**What to do:** Give back the whole listing exactly as shown.

**Exercise input:**
━━━━

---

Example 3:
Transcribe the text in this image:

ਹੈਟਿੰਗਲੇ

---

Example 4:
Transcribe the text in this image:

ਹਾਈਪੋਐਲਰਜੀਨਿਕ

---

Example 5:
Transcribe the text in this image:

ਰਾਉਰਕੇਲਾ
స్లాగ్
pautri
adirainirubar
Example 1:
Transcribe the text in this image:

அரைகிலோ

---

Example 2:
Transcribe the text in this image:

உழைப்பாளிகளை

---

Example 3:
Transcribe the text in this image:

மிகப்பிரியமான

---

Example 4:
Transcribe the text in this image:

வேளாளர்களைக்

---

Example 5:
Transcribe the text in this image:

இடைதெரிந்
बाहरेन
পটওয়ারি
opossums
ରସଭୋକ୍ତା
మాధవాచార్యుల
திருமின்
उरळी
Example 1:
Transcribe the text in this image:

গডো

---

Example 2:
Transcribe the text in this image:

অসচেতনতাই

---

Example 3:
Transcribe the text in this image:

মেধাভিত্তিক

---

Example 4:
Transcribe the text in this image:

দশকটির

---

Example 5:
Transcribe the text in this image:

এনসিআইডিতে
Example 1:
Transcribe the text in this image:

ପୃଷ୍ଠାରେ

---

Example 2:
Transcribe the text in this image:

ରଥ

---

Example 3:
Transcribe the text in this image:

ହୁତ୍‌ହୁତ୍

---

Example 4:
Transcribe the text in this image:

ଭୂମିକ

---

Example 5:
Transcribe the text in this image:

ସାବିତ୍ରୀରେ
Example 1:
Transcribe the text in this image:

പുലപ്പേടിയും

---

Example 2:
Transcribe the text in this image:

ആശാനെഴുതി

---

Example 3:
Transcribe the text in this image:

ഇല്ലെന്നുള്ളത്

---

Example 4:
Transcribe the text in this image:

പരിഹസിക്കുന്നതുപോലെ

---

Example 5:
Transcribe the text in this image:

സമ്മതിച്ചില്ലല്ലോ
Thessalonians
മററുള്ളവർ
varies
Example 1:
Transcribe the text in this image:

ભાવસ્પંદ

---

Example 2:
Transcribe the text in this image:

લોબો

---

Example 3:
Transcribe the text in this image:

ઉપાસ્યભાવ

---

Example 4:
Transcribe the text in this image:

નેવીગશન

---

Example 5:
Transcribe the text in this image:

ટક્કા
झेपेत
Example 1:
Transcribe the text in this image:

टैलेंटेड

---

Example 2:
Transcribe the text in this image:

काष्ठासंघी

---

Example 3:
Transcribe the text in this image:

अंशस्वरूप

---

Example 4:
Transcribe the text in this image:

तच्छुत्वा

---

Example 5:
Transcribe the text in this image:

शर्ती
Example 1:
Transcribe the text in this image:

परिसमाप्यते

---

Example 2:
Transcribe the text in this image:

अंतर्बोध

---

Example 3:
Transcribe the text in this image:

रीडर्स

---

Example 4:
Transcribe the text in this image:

━━━━

**Response:**
---

Example 3:
Transcribe the text in this image:

ਹੈਟਿੰਗਲੇ

---

Example 4:
Transcribe the text in this image:

ਹਾਈਪੋਐਲਰਜੀਨਿਕ

---

Example 5:
Transcribe the text in this image:

ਰਾਉਰਕੇਲਾ
స్లాగ్
pautri
adirainirubar
Example 1:
Transcribe the text in this image:

அரைகிலோ

---

Example 2:
Transcribe the text in this image:

உழைப்பாளிகளை

---

Example 3:
Transcribe the text in this image:

மிகப்பிரியமான

---

Example 4:
Transcribe the text in this image:

வேளாளர்களைக்

---

Example 5:
Transcribe the text in this image:

இடைதெரிந்
बाहरेन
পটওয়ারি
opossums
ରସଭୋକ୍ତା
మాధవాచార్యుల
திருமின்
उरळी
Example 1:
Transcribe the text in this image:

গডো

---

Example 2:
Transcribe the text in this image:

অসচেতনতাই

---

Example 3:
Transcribe the text in this image:

মেধাভিত্তিক

---

Example 4:
Transcribe the text in this image:

দশকটির

---

Example 5:
Transcribe the text in this image:

এনসিআইডিতে
Example 1:
Transcribe the text in this image:

ପୃଷ୍ଠାରେ

---

Example 2:
Transcribe the text in this image:

ରଥ

---

Example 3:
Transcribe the text in this image:

ହୁତ୍‌ହୁତ୍

---

Example 4:
Transcribe the text in this image:

ଭୂମିକ

---

Example 5:
Transcribe the text in this image:

ସାବିତ୍ରୀରେ
Example 1:
Transcribe the text in this image:

പുലപ്പേടിയും

---

Example 2:
Transcribe the text in this image:

ആശാനെഴുതി

---

Example 3:
Transcribe the text in this image:

ഇല്ലെന്നുള്ളത്

---

Example 4:
Transcribe the text in this image:

പരിഹസിക്കുന്നതുപോലെ

---

Example 5:
Transcribe the text in this image:

സമ്മതിച്ചില്ലല്ലോ
Thessalonians
മററുള്ളവർ
varies
Example 1:
Transcribe the text in this image:

ભાવસ્પંદ

---

Example 2:
Transcribe the text in this image:

લોબો

---

Example 3:
Transcribe the text in this image:

ઉપાસ્યભાવ

---

Example 4:
Transcribe the text in this image:

નેવીગશન

---

Example 5:
Transcribe the text in this image:

ટક્કા
झेपेत
Example 1:
Transcribe the text in this image:

टैलेंटेड

---

Example 2:
Transcribe the text in this image:

काष्ठासंघी

---

Example 3:
Transcribe the text in this image:

अंशस्वरूप

---

Example 4:
Transcribe the text in this image:

तच्छुत्वा

---

Example 5:
Transcribe the text in this image:

शर्ती
Example 1:
Transcribe the text in this image:

परिसमाप्यते

---

Example 2:
Transcribe the text in this image:

अंतर्बोध

---

Example 3:
Transcribe the text in this image:

रीडर्स

---

Example 4:
Transcribe the text in this image:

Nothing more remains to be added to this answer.